The Columbus Blue Jackets are not shy to use this strategy as they've used it before with Joonas Korpisalo. When Korpisalo backed up Sergei Bobrovsky (and didn't require waivers when sent down), he also spent intermittent time in the Rock'n'roll Capital of the World.
The consistent use of this strategy begs the question: does it work? In this article we analyze Korpisalo's starts after his return from Cleveland during the 2017-2018 campaign (when he frequently traveled up I-71) in comparison with Merzlikins' two starts after playing for the Monsters so far this year.
Joonas Korpisalo 2017-2018
During the 2017-2018 campaign Korpisalo sported an .898 save percentage with 2 wins and 3 losses in 5 games after returning from AHL demotion.
However, in starts before which Korpisalo played multiple games for the Cleveland Monsters, the Finnish goaltender went 2 for 2 in wins and had a .955 save percentage.
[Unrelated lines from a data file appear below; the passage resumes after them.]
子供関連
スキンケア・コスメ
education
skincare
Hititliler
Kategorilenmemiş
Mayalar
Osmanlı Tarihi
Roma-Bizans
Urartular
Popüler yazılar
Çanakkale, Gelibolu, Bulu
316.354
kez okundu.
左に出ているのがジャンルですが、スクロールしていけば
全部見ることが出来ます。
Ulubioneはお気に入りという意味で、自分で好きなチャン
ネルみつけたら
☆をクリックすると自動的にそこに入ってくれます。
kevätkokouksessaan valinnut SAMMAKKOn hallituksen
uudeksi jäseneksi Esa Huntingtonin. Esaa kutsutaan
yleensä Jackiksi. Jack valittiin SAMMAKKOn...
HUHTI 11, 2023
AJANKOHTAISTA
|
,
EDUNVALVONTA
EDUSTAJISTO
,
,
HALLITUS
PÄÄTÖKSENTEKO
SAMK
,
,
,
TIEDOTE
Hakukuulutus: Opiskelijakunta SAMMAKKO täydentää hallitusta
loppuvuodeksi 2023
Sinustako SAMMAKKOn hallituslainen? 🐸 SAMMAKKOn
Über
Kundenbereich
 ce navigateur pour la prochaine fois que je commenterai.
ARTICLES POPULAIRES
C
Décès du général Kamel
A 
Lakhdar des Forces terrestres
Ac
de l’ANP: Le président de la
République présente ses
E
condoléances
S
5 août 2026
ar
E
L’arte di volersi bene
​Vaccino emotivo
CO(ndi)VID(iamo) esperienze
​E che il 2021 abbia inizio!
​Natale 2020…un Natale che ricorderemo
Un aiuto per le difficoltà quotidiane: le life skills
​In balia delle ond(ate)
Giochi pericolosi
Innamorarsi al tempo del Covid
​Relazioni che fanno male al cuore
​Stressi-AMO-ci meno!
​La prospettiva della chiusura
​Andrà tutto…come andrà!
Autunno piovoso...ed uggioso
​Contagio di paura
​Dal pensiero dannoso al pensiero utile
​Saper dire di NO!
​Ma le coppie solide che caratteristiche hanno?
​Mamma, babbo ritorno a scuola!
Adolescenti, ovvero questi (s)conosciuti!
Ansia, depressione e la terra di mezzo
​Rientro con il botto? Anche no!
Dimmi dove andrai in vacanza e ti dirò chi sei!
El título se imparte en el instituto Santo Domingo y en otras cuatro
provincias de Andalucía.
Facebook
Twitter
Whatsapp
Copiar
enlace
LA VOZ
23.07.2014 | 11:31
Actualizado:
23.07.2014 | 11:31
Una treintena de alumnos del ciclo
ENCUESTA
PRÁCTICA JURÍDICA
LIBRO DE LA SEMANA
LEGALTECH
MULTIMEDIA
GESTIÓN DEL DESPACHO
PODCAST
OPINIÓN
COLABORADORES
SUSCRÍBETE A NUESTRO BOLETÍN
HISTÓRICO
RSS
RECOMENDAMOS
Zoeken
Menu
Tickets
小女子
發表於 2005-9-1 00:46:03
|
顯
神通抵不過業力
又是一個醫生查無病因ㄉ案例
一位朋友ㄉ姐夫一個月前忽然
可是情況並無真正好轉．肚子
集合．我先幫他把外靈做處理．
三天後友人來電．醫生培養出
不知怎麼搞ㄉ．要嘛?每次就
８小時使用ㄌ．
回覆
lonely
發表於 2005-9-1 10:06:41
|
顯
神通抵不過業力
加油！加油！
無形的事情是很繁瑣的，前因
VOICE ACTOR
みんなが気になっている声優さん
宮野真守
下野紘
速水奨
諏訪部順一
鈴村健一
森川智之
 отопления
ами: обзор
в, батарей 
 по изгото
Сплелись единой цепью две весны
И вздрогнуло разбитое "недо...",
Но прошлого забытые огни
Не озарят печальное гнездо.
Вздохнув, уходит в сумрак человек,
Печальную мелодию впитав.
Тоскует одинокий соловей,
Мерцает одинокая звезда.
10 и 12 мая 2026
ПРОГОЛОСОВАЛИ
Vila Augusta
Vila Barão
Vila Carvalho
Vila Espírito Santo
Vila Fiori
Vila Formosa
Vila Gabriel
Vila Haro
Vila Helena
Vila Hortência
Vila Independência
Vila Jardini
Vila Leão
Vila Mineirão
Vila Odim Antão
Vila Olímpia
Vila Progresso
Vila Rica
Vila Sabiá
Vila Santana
There are some who believe that Korpisalo is a goaltender who thrives on a consistent workload and these numbers suggest that to be true.
So what do these numbers suggest about the "Cleveland Effect" for Korpisalo? While overall, it appears that the demotions to the AHL did not aid his performance, the times he was allowed to get consistent play in the minor leagues boosted his performance upon returning to the NHL.
Elvis Merzlikins 2019-2020
Now, let's take a look at Elvis Merzlikins' numbers this year after his starts in Cleveland.
In Merzlikins' two starts after time up I-71, he is 0-1-1 with a .932 save percentage and a GAA of 2.00. These numbers are much better than his overall stats for this season, but statistical outliers (such as the 7-2 performance against Pittsburgh) and a limited sample size inhibit any definitive conclusions about these statistics.
However, the numbers do suggest that he has benefited from time in the minors. The question the becomes: if Merzlikins isn't starting consistently in the NHL, why doesn't he get more AHL work if it appears it's helped so far?
Perhaps, ego plays a role. Merzlikins made news last spring when his short-term contract forbid the team from sending him to Cleveland and, now, the team may be afraid that his confidence would be affected by consistent stays by Lake Erie.
Regardless, it may be a strategy the team would want to experiment with. In a season where one of the goals appears to be to determine the future of goaltending for the Columbus Blue Jackets, setting each player up for success is paramount.
And if one of the ways the team can accomplish that is through giving Merzlikins starts in the AHL between NHL performances, the team should not shy away from doing so.